What costs arise in the course of implementation?

The more preparatory work a business does, the cheaper the ERP system becomes. If a company clearly formulates its requirements from the outset and sends these to the supplier in the form of a tender or performance specification, the more specifically the development can take customer wishes and technical refinements into account. As a rule, hidden costs can also be better revealed and discussed before the actual development phase. At the same time, of course, the type of ERP system is relevant. Individual software is always more expensive than an all-in-one version.

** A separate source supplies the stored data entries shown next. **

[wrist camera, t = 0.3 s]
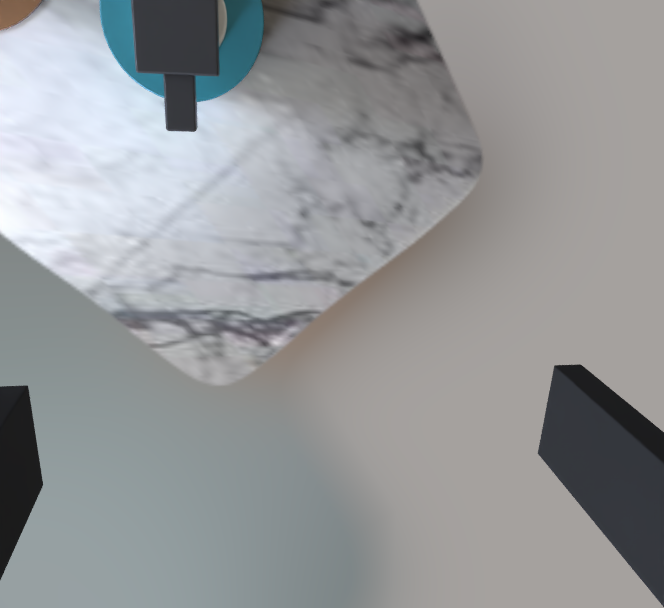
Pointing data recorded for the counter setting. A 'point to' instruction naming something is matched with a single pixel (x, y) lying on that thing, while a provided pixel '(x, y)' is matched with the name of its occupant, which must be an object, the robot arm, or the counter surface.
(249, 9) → the spray bottle
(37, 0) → the coaster
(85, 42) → the counter surface
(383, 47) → the counter surface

Many companies also forget the running costs that an implementation entails. Those who decide on an on-premise variant, i.e. a usage and licensing model, require IT specialists and the corresponding hardware, among other things. The company also takes care of support and maintenance itself. With an ERP system implemented in the cloud, the costs are not eliminated, but the provider’s surcharge can be more favourable in the long term by means of subscriptions. The manufacturer is responsible for support and updates. No own hardware is required.

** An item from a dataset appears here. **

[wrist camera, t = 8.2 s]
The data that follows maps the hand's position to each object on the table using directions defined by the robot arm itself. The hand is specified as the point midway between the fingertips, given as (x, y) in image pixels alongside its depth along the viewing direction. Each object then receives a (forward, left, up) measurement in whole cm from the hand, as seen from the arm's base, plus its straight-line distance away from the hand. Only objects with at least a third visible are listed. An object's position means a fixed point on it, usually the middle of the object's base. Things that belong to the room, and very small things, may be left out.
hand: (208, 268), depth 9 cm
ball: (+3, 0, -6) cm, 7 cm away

In general, the implementation costs are very individual. It is therefore difficult to give an exact breakdown of expenditure – every situation or requirement is different, as are the needs and requirements of the companies concerned. In general, however, the following statements can be made:

      • The acquisition costs amount to around 6,000 euros per workplace
      • If no hardware is required, the price drops
      • Individual requirements and additional features lead to increased expenditure
      • Of course, the implementation and subsequent operations also require human resources. Companies should plan for between four and seven employees for maintenance and operations
      • In addition, between two and three external experts will most likely be involved
      • Modernisation, maintenance and updates also cost money. Approximately 1/3 of the acquisition costs can be expected. At the latest every five years, the ERP system should be modernized and updated
      • The implementation can easily last twelve months

The importance of usability

Usability is an essential criterion when choosing an ERP system. The easier the software is to use, the easier it is for employees to become familiar with it. Intuitive operation also leads to less workload.
Relevant for the usability is, among other things, the interface. This should not appear too overloaded. The faster the user finds the desired function, the more efficiently he can work with the software. Clear and easy navigation is therefore recommended. Help functions integrated into the ERP software can also be very useful, e.g. by showing individual processes in an understandable way.

Companies that opt for a cloud ERP also have the advantage that users are not tied to an office or the corporate network. Instead, access is possible worldwide – in addition to a stable Internet connection, VPN access to the company network is required on the one hand, and on the other hand the cloud ERP solution must be DSGVO-compliant.

Data protection and privacy

Ever since the above-mentioned DSGVO came into force, the protection of personal data has taken on a very high priority. Especially in the area of Cloud-ERP, many companies are insecure in this respect. When choosing an ERP system, it is therefore important to consider the location of the provider. The new DSGVO states that both European and other countries must comply with data protection guidelines. Nevertheless, these often differ – especially when comparing the European Union with non-member countries such as the USA. If questions arise, it is always advisable to contact the responsible data protection officer and check whether the data of customers, employees and partners in the system is really secure. If a company doesn’t want to take any risks, it can also implement its systems locally and integrate them into their own IT infrastructure – access is then possible either local via the network or VPN connection.